» **Brief**
There is one span to output from the data below: the lines starting at the line with "camera: 60 degrees right, 5 degrees up" and ending at the line with "(783, 285) = (775, 527): frying". Output it exactly, ends included, nothing more.

--- START ---

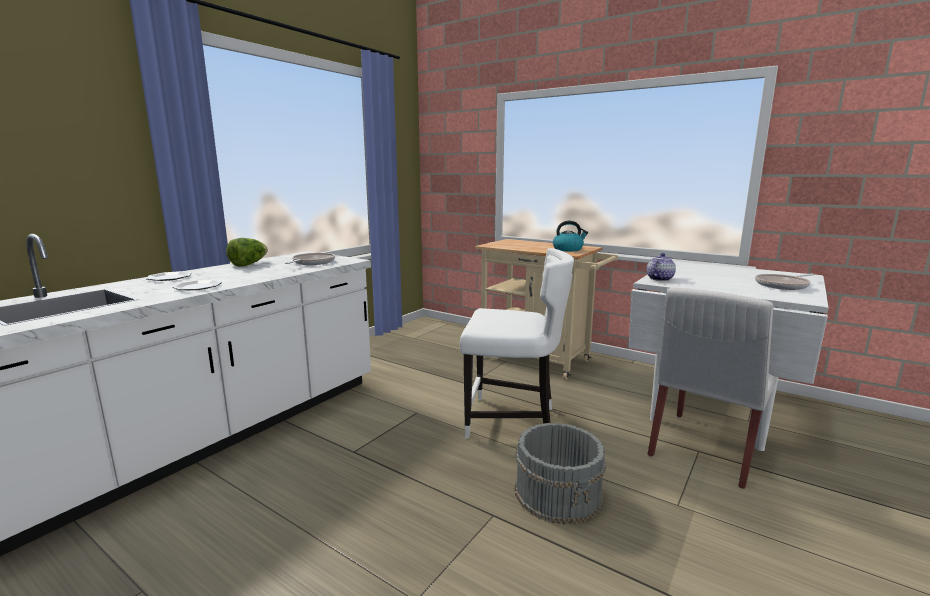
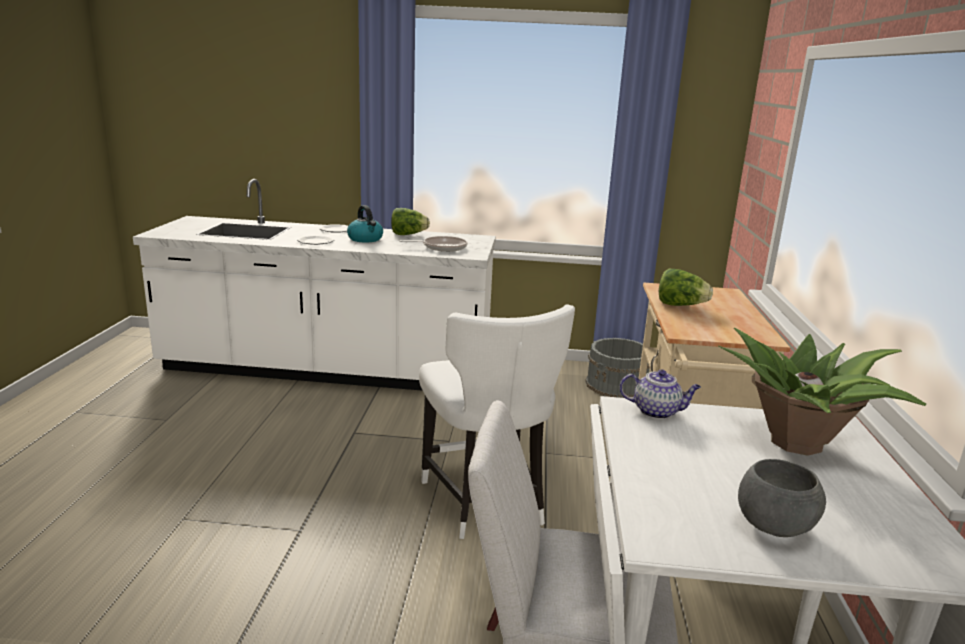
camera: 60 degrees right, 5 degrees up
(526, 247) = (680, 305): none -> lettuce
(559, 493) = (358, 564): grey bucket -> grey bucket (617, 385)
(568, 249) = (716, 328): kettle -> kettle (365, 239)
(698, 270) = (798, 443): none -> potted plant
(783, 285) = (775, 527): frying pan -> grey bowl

--- END ---
--- START ---

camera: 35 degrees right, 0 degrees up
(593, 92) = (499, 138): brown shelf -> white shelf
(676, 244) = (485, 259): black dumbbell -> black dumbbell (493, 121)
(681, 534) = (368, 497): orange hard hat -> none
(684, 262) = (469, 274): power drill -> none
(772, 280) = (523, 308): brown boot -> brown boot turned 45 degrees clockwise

--- END ---

» **Exercise solution**
camera: 60 degrees right, 5 degrees up
(526, 247) = (680, 305): none -> lettuce
(559, 493) = (358, 564): grey bucket -> grey bucket (617, 385)
(568, 249) = (716, 328): kettle -> kettle (365, 239)
(698, 270) = (798, 443): none -> potted plant
(783, 285) = (775, 527): frying pan -> grey bowl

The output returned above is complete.